Late at night he got up and sniffed the air with a grimace of disgust. His old illness was upon him again: he was everywhere pursued by bad smells—of dead rats, as in a granary, of bats' dirt as in the tombs, of rotten fish as on the banks of the Nile, where fish is cleaned, salted and dried in the sun. He opened a box at the head of the bed and taking out a gold casket, with white powder in it, sniffed it, put some on his tongue and spat it out. He knew the powder would make him sleep but afterwards sleeplessness would be worse than ever.

He placed the casket back in the box and took out the ring with the carbuncle—Amon's eye. He lifted the stone which turned on a tiny golden hinge and peeped into the cavity underneath, filled with silvery grey powder—the poison. Only a half of it remained, the other he had put into the king's cup at Saakera's feast. Moving the stone into its place he put the ring back into the box.

He went down into the garden and then through a gate in the garden wall into the street, bathed in the white moonlight on one side and black with the shadows of the ruins on the other.

He stooped as he walked with his head bent, treading heavily and leaning on a staff, like a weary pilgrim at the end of a day's journey.

Clouds, fluffy like lambs, with transparent opalescent fleece, tawny-pink and silvery-blue in the moonlight, slowly moved all in one direction as though grazing in the pastures of heaven, with the moon for shepherd. There was stillness in heaven and stillness on earth; nothing stirred, as though bound by the moon's silver chains; only bats flitted to and fro like shuttles in a loom.

Suddenly there came the sound of howling and laughter as though someone, tickled to the point of tears, were both laughing and weeping. It was the howling of hyenas that must have scented Merira. It was followed by the hysterical barking of jackals. The dead city came to life. But gradually they subsided and stillness reigned once more.

Passing a huge piece of waste ground with charred planks and beams—remnants of the king's palace, Merira came to Aton's temple.

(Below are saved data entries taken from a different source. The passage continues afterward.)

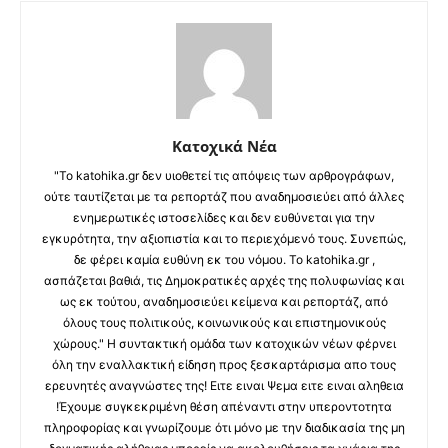
Κατοχικά Νέα
"Το katohika.gr δεν υιοθετεί τις απόψεις των αρθρογράφων,
ούτε ταυτίζεται με τα ρεπορτάζ που αναδημοσιεύει από άλλες
ενημερωτικές ιστοσελίδες και δεν ευθύνεται για την
εγκυρότητα, την αξιοπιστία και το περιεχόμενό τους. Συνεπώς,
δε φέρει καμία ευθύνη εκ του νόμου. Το katohika.gr ,
ασπάζεται βαθιά, τις Δημοκρατικές αρχές της πολυφωνίας και
ως εκ τούτου, αναδημοσιεύει κείμενα και ρεπορτάζ, από
όλους τους πολιτικούς, κοινωνικούς και επιστημονικούς
χώρους." Η συντακτική ομάδα των κατοχικών νέων φέρνει
όλη την εναλλακτική είδηση προς ξεσκαρτάρισμα απο τους
ερευνητές αναγνώστες της! Ειτε ειναι Ψεμα ειτε ειναι αληθεια
!Έχουμε συγκεκριμένη θέση απέναντι στην υπεροντοτητα
πληροφορίας και γνωρίζουμε ότι μόνο με την διαδικασία της μη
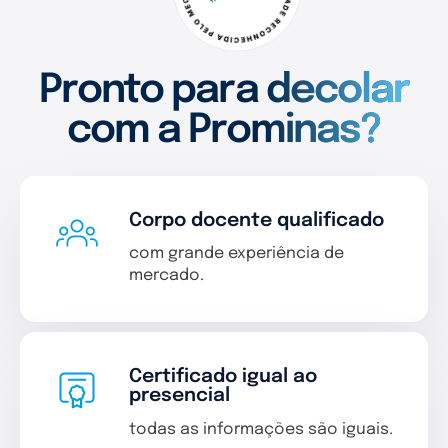
Pronto para decolar
com a Prominas?
Corpo docente qualificado
com grande experiência de
mercado.
Certificado igual ao
presencial
todas as informações são iguais.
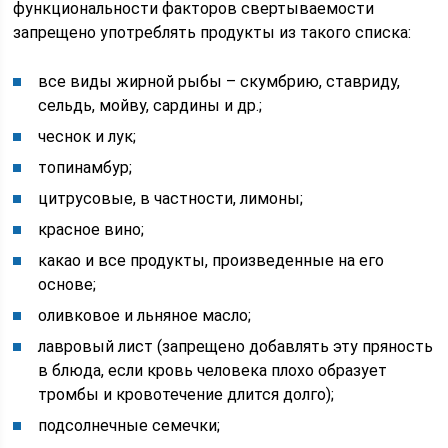
функциональности факторов свертываемости
запрещено употреблять продукты из такого списка:
все виды жирной рыбы – скумбрию, ставриду,
сельдь, мойву, сардины и др.;
чеснок и лук;
топинамбур;
цитрусовые, в частности, лимоны;
красное вино;
какао и все продукты, произведенные на его
основе;
оливковое и льняное масло;
лавровый лист (запрещено добавлять эту пряность
в блюда, если кровь человека плохо образует
тромбы и кровотечение длится долго);
подсолнечные семечки;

Most of the temple had remained. The huge building, with thick walls of well-baked brick and stone, could not be burned and was not easy to demolish. Only wooden rafters in the ceilings had been burned and ceilings and columns had fallen down in places. All bas-reliefs of King Akhnaton sacrificing to the god of the Sun had been broken and hieroglyphic inscriptions painted over or erased. The three hundred and sixty-five alabaster altars, in the seven courts of the temple, had also been destroyed and their place defiled: cartloads of filth had been brought from the Jews' Settlement and flung there, so that for a time the stench took one's breath away. But soon the sun burnt out and cleansed everything, turning filth into black earth; the wind of the desert covered it with sand and what had once been a place of pollution was fragrant with the fresh smell of mint and bitter wormwood.

"Seven courts—seven temples: of Tammuz of Babylon, Attis of the Hittites, Adon of Canaan, Adun of Crete, Mithra of Mitanni, Ashmun of Phoenicia, Zagreus of Thrace. All these gods are the shadow of the One to come," Merira recalled and again he thought drearily: "He is always everywhere, there is no escaping from Him."

Suddenly there was a sound of footsteps. He looked round—there was no one. This happened several times. At last, by the time Merira reached the eighth, the secret temple, where the Holy of Holies had been, he saw in the distance a man who was running from moonlight into the shadow. He knew people were robbed and murdered in the city at night; he remembered he had no weapons; he stopped and wanted to shout "who goes there?" but felt such an aversion from his own voice that he said nothing and went into the temple.